問題のあるレストラン 毎週木曜日22:00放送

Cast

INTERVIEW 8

今回の企画を聞いたときの印象からお願いします。

 自分のどこにそういうものを見いだしてくれたのかな、というのはありました。私はいたって普通の男性ですので、意外でした。ただ、意外でしたけれども、坂元裕二さんの作品に参加できるというのはとても光栄でした。

ハイジさんというキャラクターを演じるにあたって、特に考えたことは?

 演技の上での気を付けていることは、やり過ぎない、ということです。こういうキャラクターは、やり過ぎてしまうと鼻につくというか、デフォルメしてしまうとどこまでも行っちゃうようなところがありますから。なので、“ザ・ゲイ”みたいなステレオタイプにはしないように気を付けました。

ハイジさんのあのエレガントな雰囲気、優しさを身にまとった女性らしい所作は凄いと思いました。どういうところから学んだのでしょう?

 ありがとうございます(笑)。オファー自体は、去年の夏くらいにいただいておりました。そのころ私はニューハーフの役で参加させていただいた映画があったりしたんですけど、それを見ていただく前に指名していただきまして…。あと、ひとり舞台の方で女性を演じたこともありましたので、今回のように大勢の方が注目してくださるドラマの前に…まあ偶然ではあるんですけど…そういった作品を経験させていただけたということが繋がっているのかな、とは思います。

撮影はいよいよ大詰めですが、今回のチーム『問題のあるレストラン』の雰囲気はいかがですか?

 連ドラというのはどうしてもスケジュールがタイトになってしまうこともあるんですけれども、笑顔を絶やさず、明るい現場で撮影に励んできたと思います。その一員としていられたことは私自身の助けにもなりました。素敵な現場だと心から思います。

臼田あさ美さんは「みんな、ハイジさんのことは男性だと思っていない」とおっしゃっていました。まさにそんな感じですか?

 そうですね。このドラマが始まる前に、制作発表で言わせていただいたことと、3ヵ月経った今、まったく同じことを言わせていただきますけど、自分を女子チームの一員として受け入れてくださっている女優陣のみなさま、そしてスタッフのみなさまに心より感謝を申し上げます。

真冬の撮影ということでご苦労も多かったのでは?

 そうですね。ただ私は、主に厨房の方にいますので…。真木よう子さんを始めとする女優陣のみなさんは、テーブルの方に行かなければいけないので大変だったと思います。

劇中では、酷いパワハラ/セクハラシーンも描かれました。男性の安田さんは、それをどのように感じていましたか?

 男性として読んでいないところもあるんですが…。じゃあ、男性が嫌悪感を抱くようなものかと言えば、決してそうではないと思うんです。
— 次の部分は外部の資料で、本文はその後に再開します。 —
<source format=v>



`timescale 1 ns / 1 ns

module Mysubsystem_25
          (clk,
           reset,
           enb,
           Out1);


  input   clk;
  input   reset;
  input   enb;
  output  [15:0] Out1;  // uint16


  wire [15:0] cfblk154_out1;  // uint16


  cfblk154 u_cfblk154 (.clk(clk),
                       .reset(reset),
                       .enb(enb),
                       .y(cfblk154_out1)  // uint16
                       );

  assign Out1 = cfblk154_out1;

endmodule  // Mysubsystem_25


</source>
そこは、実際あり得るかもしれない、というラインをついていると思うんですよね。我々はリアルを求めているわけではなくて、リアリティーを生み出そうとしていますので。まあ、そういう前口上は置いておいて、脚本を読ませていただくと、毎回胸に迫るものがありましたし、男女差別なども大きなテーマかもしれないですけど、それ以上に、心を震わせるような本があるということが大きかったと思います。それは、役者のみなさんもスタッフのみなさんも、感じていたことなんじゃないかと思っています。私もそのひとりですし…。毎回、本を読むと…やっぱり泣きますね。そこに性別は関係ないかもしれないですね。二階堂ふみさん、高畑充希さん、松岡茉優さんが演じた若い子たちの思いも、几として、役としてちゃんとくみ取れるので、やっぱりウルウルきちゃうんです。千佳ちゃん、結実ちゃん、藍里ちゃんの3人はとっても愛おしい存在です。

真木よう子さんと共演されてみての印象は?

 本当にステキな方だと思います。連ドラというタイトな状況で、坂元作品の見せどころのひとつでもある長ゼリフが…特にたまちゃんは毎回あったりするわけですが、そこを見事に、きっちり伝えていて…。流石としかいいようがないです。
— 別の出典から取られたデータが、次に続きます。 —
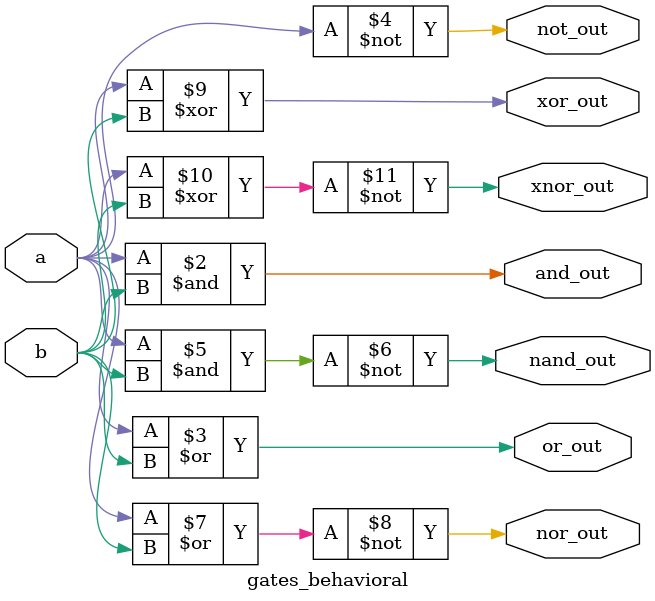
<source format=v>

module gates_gatelevel(input a, b,
                       output and_out, or_out, not_out, nand_out, nor_out, xor_out, xnor_out);

    and  g1(and_out, a, b);   // AND gate
    or   g2(or_out, a, b);    // OR gate
    not  g3(not_out, a);      // NOT gate
    nand g4(nand_out, a, b);  // NAND gate
    nor  g5(nor_out, a, b);   // NOR gate
    xor  g6(xor_out, a, b);   // XOR gate
    xnor g7(xnor_out, a, b);  // XNOR gate

endmodule

//Dataflow Modeling
module logic_gates( input a, b,
    output and_out, or_out, not_out, nand_out, nor_out, xor_out, xnor_out);

    assign and_out  = a & b;    // AND gate
    assign or_out   = a | b;    // OR gate
    assign not_out  = ~a;       // NOT gate 
    assign nand_out = ~(a & b); // NAND gate
    assign nor_out  = ~(a | b); // NOR gate
    assign xor_out  = a ^ b;    // XOR gate
    assign xnor_out = ~(a ^ b); // XNOR gate

endmodule

//Behavioral Modeling

module gates_behavioral(input a, b,
                        output reg and_out, or_out, not_out, nand_out, nor_out, xor_out, xnor_out);

    always @ (a or b) begin
        and_out  = a & b;
        or_out   = a | b;
        not_out  = ~a;
        nand_out = ~(a & b);
        nor_out  = ~(a | b);
        xor_out  = a ^ b;
        xnor_out = ~(a ^ b);
    end

endmodule

</source>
今後、物語がどのように展開していくのか、予想していただいてもよろしいですか?

  私は、坂元さんの頭の中を予想できるような人間ではございませんので(笑)。「どうなるのかな?」というのをドキドキしながら毎回台本を読むのが楽しみなドラマですので、視聴者のみなさんと同じ目線で、最終回も楽しみにしています(笑)。

最後に、このドラマを応援してくれている視聴者のみなさんにメッセージをお願いします。
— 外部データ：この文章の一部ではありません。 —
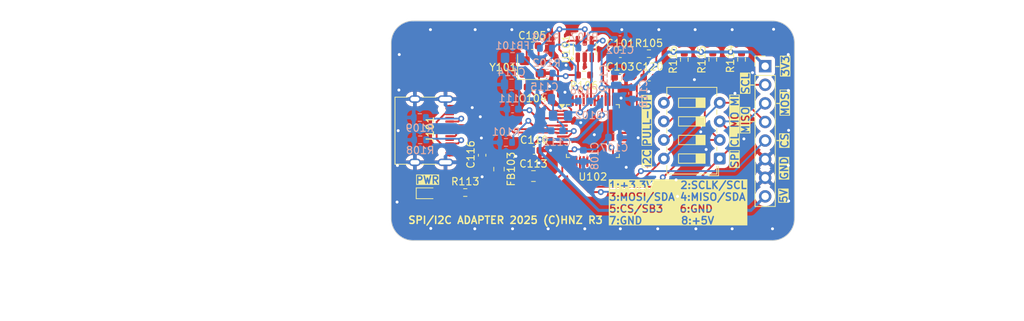
<source format=kicad_pcb>
(kicad_pcb
	(version 20241229)
	(generator "pcbnew")
	(generator_version "9.0")
	(general
		(thickness 1.6)
		(legacy_teardrops no)
	)
	(paper "A4")
	(layers
		(0 "F.Cu" signal)
		(2 "B.Cu" signal)
		(9 "F.Adhes" user "F.Adhesive")
		(11 "B.Adhes" user "B.Adhesive")
		(13 "F.Paste" user)
		(15 "B.Paste" user)
		(5 "F.SilkS" user "F.Silkscreen")
		(7 "B.SilkS" user "B.Silkscreen")
		(1 "F.Mask" user)
		(3 "B.Mask" user)
		(17 "Dwgs.User" user "User.Drawings")
		(19 "Cmts.User" user "User.Comments")
		(21 "Eco1.User" user "User.Eco1")
		(23 "Eco2.User" user "User.Eco2")
		(25 "Edge.Cuts" user)
		(27 "Margin" user)
		(31 "F.CrtYd" user "F.Courtyard")
		(29 "B.CrtYd" user "B.Courtyard")
		(35 "F.Fab" user)
		(33 "B.Fab" user)
		(39 "User.1" user)
		(41 "User.2" user)
		(43 "User.3" user)
		(45 "User.4" user)
		(47 "User.5" user)
		(49 "User.6" user)
		(51 "User.7" user)
		(53 "User.8" user)
		(55 "User.9" user)
	)
	(setup
		(stackup
			(layer "F.SilkS"
				(type "Top Silk Screen")
			)
			(layer "F.Paste"
				(type "Top Solder Paste")
			)
			(layer "F.Mask"
				(type "Top Solder Mask")
				(thickness 0.01)
			)
			(layer "F.Cu"
				(type "copper")
				(thickness 0.035)
			)
			(layer "dielectric 1"
				(type "core")
				(thickness 1.51)
				(material "FR4")
				(epsilon_r 4.5)
				(loss_tangent 0.02)
			)
			(layer "B.Cu"
				(type "copper")
				(thickness 0.035)
			)
			(layer "B.Mask"
				(type "Bottom Solder Mask")
				(thickness 0.01)
			)
			(layer "B.Paste"
				(type "Bottom Solder Paste")
			)
			(layer "B.SilkS"
				(type "Bottom Silk Screen")
			)
			(copper_finish "None")
			(dielectric_constraints no)
		)
		(pad_to_mask_clearance 0)
		(allow_soldermask_bridges_in_footprints no)
		(tenting front back)
		(pcbplotparams
			(layerselection 0x00000000_00000000_55555555_5755f5ff)
			(plot_on_all_layers_selection 0x00000000_00000000_00000000_00000000)
			(disableapertmacros no)
			(usegerberextensions no)
			(usegerberattributes yes)
			(usegerberadvancedattributes yes)
			(creategerberjobfile yes)
			(dashed_line_dash_ratio 12.000000)
			(dashed_line_gap_ratio 3.000000)
			(svgprecision 4)
			(plotframeref no)
			(mode 1)
			(useauxorigin no)
			(hpglpennumber 1)
			(hpglpenspeed 20)
			(hpglpendiameter 15.000000)
			(pdf_front_fp_property_popups yes)
			(pdf_back_fp_property_popups yes)
			(pdf_metadata yes)
			(pdf_single_document no)
			(dxfpolygonmode yes)
			(dxfimperialunits yes)
			(dxfusepcbnewfont yes)
			(psnegative no)
			(psa4output no)
			(plot_black_and_white yes)
			(sketchpadsonfab no)
			(plotpadnumbers no)
			(hidednponfab no)
			(sketchdnponfab yes)
			(crossoutdnponfab yes)
			(subtractmaskfromsilk no)
			(outputformat 1)
			(mirror no)
			(drillshape 1)
			(scaleselection 1)
			(outputdirectory "")
		)
	)
	(net 0 "")
	(net 1 "Net-(U102-VCCCORE)")
	(net 2 "GND")
	(net 3 "+3.3V")
	(net 4 "Net-(U102-VCCA)")
	(net 5 "Net-(U102-XCSI)")
	(net 6 "Net-(U102-XCSO)")
	(net 7 "/VREGIN")
	(net 8 "/VPHY")
	(net 9 "/VPLL")
	(net 10 "Net-(C116-Pad1)")
	(net 11 "/~{RESET}")
	(net 12 "Net-(D101-A)")
	(net 13 "Net-(R114-Pad2)")
	(net 14 "Net-(R115-Pad2)")
	(net 15 "Net-(J101-CC1)")
	(net 16 "unconnected-(J101-SBU1-PadA8)")
	(net 17 "Net-(J101-CC2)")
	(net 18 "unconnected-(J101-SBU2-PadB8)")
	(net 19 "/ADBUS1")
	(net 20 "/ADBUS0")
	(net 21 "/ADBUS4")
	(net 22 "/ADBUS5")
	(net 23 "/ADBUS3")
	(net 24 "/ADBUS2")
	(net 25 "Net-(R116-Pad2)")
	(net 26 "Net-(U102-REF)")
	(net 27 "Net-(U101-DO)")
	(net 28 "Net-(U101-CS)")
	(net 29 "Net-(U102-DM)")
	(net 30 "Net-(U101-DI)")
	(net 31 "Net-(U101-CLK)")
	(net 32 "Net-(U102-DP)")
	(net 33 "/ACBUS8")
	(net 34 "/ACBUS9")
	(net 35 "/ADBUS6")
	(net 36 "/ADBUS7")
	(net 37 "/ACBUS0")
	(net 38 "/ACBUS1")
	(net 39 "/ACBUS2")
	(net 40 "/ACBUS3")
	(net 41 "/ACBUS4")
	(net 42 "/ACBUS5")
	(net 43 "/ACBUS6")
	(net 44 "/ACBUS7")
	(footprint "Capacitor_SMD:C_0603_1608Metric" (layer "F.Cu") (at 133.05 83.1))
	(footprint "Package_QFP:LQFP-48_7x7mm_P0.5mm" (layer "F.Cu") (at 141.05 80.45))
	(footprint "Crystal:Crystal_SMD_3225-4Pin_3.2x2.5mm" (layer "F.Cu") (at 132.85 71.7))
	(footprint "Inductor_SMD:L_0805_2012Metric_Pad1.15x1.40mm_HandSolder" (layer "F.Cu") (at 128.25 85.65 -90))
	(footprint "Capacitor_SMD:C_0603_1608Metric" (layer "F.Cu") (at 144.8 69.9))
	(footprint "Button_Switch_THT:SW_DIP_SPSTx04_Slide_6.7x11.72mm_W7.62mm_P2.54mm_LowProfile" (layer "F.Cu") (at 158.355 84.2075 180))
	(footprint "Capacitor_SMD:C_0603_1608Metric" (layer "F.Cu") (at 132.8 68.8 180))
	(footprint "Capacitor_SMD:C_0805_2012Metric" (layer "F.Cu") (at 132.95 86.6))
	(footprint "Resistor_SMD:R_0603_1608Metric" (layer "F.Cu") (at 161.33 70.68 -90))
	(footprint "Capacitor_SMD:C_0603_1608Metric" (layer "F.Cu") (at 125.95 83.75 -90))
	(footprint "Resistor_SMD:R_0603_1608Metric" (layer "F.Cu") (at 139.85 72.8 180))
	(footprint "Package_TO_SOT_SMD:SOT-23-6" (layer "F.Cu") (at 139.95 69.25 90))
	(footprint "Capacitor_SMD:C_0603_1608Metric" (layer "F.Cu") (at 132.85 74.45))
	(footprint "Capacitor_SMD:C_0603_1608Metric" (layer "F.Cu") (at 144.8 73.1))
	(footprint "Capacitor_SMD:C_0603_1608Metric" (layer "F.Cu") (at 148.755 73.1))
	(footprint "Resistor_SMD:R_0603_1608Metric" (layer "F.Cu") (at 123.65 88.85 180))
	(footprint "Resistor_SMD:R_0603_1608Metric" (layer "F.Cu") (at 148.7 69.88 180))
	(footprint "tbctl:USB_C_5077CR-16-SMC2-BK-TR" (layer "F.Cu") (at 117.85 80.4 -90))
	(footprint "Connector_PinHeader_2.54mm:PinHeader_1x08_P2.54mm_Vertical" (layer "F.Cu") (at 164.55 71.59))
	(footprint "Resistor_SMD:R_0603_1608Metric" (layer "F.Cu") (at 157.41 70.68 -90))
	(footprint "Resistor_SMD:R_0603_1608Metric" (layer "F.Cu") (at 153.52 70.7 -90))
	(footprint "LED_SMD:LED_0603_1608Metric" (layer "F.Cu") (at 118.45 88.95))
	(footprint "Capacitor_SMD:C_0805_2012Metric" (layer "B.Cu") (at 129.95 74.1 180))
	(footprint "Inductor_SMD:L_0805_2012Metric_Pad1.15x1.40mm_HandSolder" (layer "B.Cu") (at 136.65 78.35 180))
	(footprint "Capacitor_SMD:C_0603_1608Metric" (layer "B.Cu") (at 146.45 75.3 -90))
	(footprint "Capacitor_SMD:C_0603_1608Metric" (layer "B.Cu") (at 144.75 67.95))
	(footprint "Resistor_SMD:R_0603_1608Metric" (layer "B.Cu") (at 117.5 81.65))
	(footprint "Capacitor_SMD:C_0603_1608Metric" (layer "B.Cu") (at 139.85 76.35 180))
	(footprint "Inductor_SMD:L_0805_2012Metric_Pad1.15x1.40mm_HandSolder" (layer "B.Cu") (at 130.1 70.45 180))
	(footprint "Capacitor_SMD:C_0603_1608Metric" (layer "B.Cu") (at 136.15 80.4 180))
	(footprint "Resistor_SMD:R_0603_1608Metric" (layer "B.Cu") (at 134.75 72.55))
	(footprint "Capacitor_SMD:C_0603_1608Metric" (layer "B.Cu") (at 143.95 81.3))
	(footprint "Resistor_SMD:R_0603_1608Metric" (layer "B.Cu") (at 117.45 78.6))
	(footprint "Capacitor_SMD:C_0603_1608Metric" (layer "B.Cu") (at 130.1 77.45 180))
	(footprint "Resistor_SMD:R_0603_1608Metric" (layer "B.Cu") (at 134.65 69.15 180))
	(footprint "Resistor_SMD:R_0603_1608Metric" (layer "B.Cu") (at 129.2 82 180))
	(footprint "Capacitor_SMD:C_0805_2012Metric" (layer "B.Cu") (at 134.45 76.1 180))
	(footprint "Capacitor_SMD:C_0805_2012Metric" (layer "B.Cu") (at 144.25 73.25 90))
	(footprint "Resistor_SMD:R_0603_1608Metric" (layer "B.Cu") (at 139.9 69.1))
	(footprint "Capacitor_SMD:C_0603_1608Metric" (layer "B.Cu") (at 139.75 83.85 -90))
	(gr_line
		(start 166.01 71.64)
		(end 166.44 71.64)
	
... [295371 chars truncated]
</source>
 自分自身、この作品に携わることができて本当に良かったと心から言える作品です。もし、この作品に携わっていなかったとしたら、「どうして携わることができなかったんだろう?」と悔しく思ったであろう作品です。応援してくださっている視聴者のみなさまには心より感謝申し上げます。ありがとうございます。是非、最終話まで楽しんでください。よろしくお願いいたします。